| INPUT FOR THIS TASK |
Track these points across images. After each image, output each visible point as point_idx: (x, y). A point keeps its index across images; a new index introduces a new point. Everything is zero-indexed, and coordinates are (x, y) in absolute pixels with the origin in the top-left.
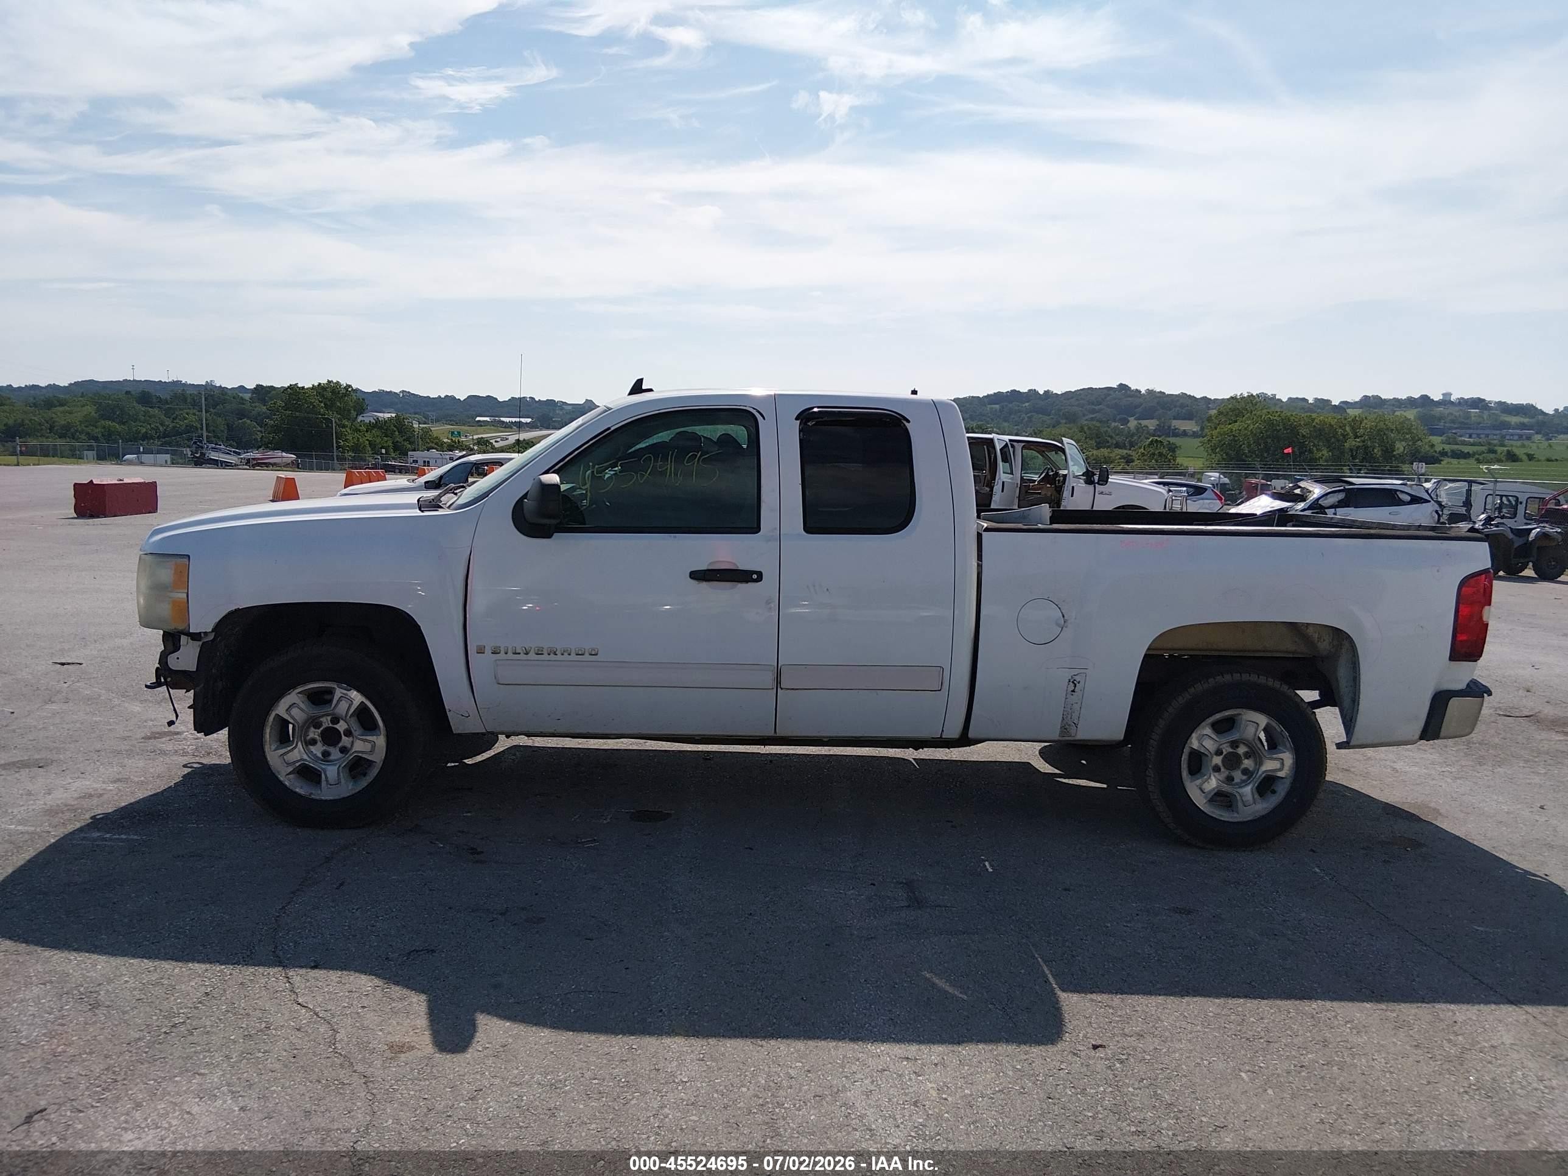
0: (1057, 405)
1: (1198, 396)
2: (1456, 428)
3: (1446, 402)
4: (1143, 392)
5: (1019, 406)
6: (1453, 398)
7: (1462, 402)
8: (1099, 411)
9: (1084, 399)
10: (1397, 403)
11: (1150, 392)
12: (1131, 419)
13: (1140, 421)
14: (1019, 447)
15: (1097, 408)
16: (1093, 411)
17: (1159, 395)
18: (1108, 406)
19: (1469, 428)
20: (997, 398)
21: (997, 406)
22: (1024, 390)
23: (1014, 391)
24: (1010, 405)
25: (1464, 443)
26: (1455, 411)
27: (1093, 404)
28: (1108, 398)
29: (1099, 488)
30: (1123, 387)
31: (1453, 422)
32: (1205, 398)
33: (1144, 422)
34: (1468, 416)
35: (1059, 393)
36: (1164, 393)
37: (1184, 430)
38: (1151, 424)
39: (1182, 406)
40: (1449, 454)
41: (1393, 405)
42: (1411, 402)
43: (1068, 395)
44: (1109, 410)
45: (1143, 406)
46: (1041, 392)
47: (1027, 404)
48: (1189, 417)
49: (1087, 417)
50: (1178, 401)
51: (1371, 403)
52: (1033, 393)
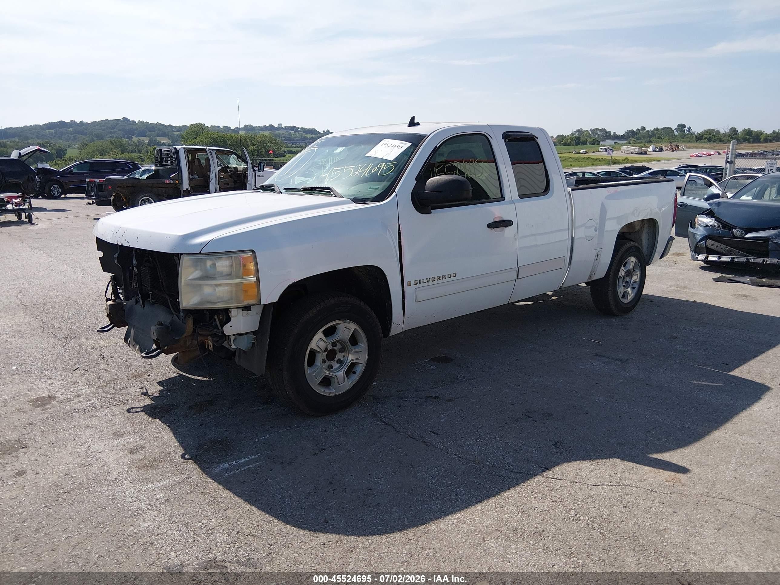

| EXERCISE AIM |
Swap "absolute pixels" for "image pixels" and repeat all of the data above with nothing else changed, leaving out the pictures.

| EXERCISE ANSWER |
Track these points across images. After each image, output each visible point as point_idx: (x, y). A point keeps its index across images; a new index introduces a new point. Everything is zero-indexed, and coordinates are (x, y) in image pixels with the origin in the top-left.
0: (1057, 405)
1: (1198, 396)
2: (1456, 428)
3: (1446, 402)
4: (1143, 392)
5: (1019, 406)
6: (1453, 398)
7: (1462, 402)
8: (1099, 411)
9: (1084, 399)
10: (1397, 403)
11: (1150, 392)
12: (1131, 419)
13: (1140, 421)
14: (1019, 447)
15: (1097, 408)
16: (1093, 411)
17: (1159, 395)
18: (1108, 406)
19: (1469, 428)
20: (997, 398)
21: (997, 406)
22: (1024, 390)
23: (1014, 391)
24: (1010, 405)
25: (1464, 443)
26: (1455, 411)
27: (1093, 404)
28: (1108, 398)
29: (1099, 488)
30: (1123, 387)
31: (1453, 422)
32: (1205, 398)
33: (1144, 422)
34: (1468, 416)
35: (1059, 393)
36: (1164, 393)
37: (1184, 430)
38: (1151, 424)
39: (1182, 406)
40: (1449, 454)
41: (1393, 405)
42: (1411, 402)
43: (1068, 395)
44: (1109, 410)
45: (1143, 406)
46: (1041, 392)
47: (1027, 404)
48: (1189, 417)
49: (1087, 417)
50: (1178, 401)
51: (1371, 403)
52: (1033, 393)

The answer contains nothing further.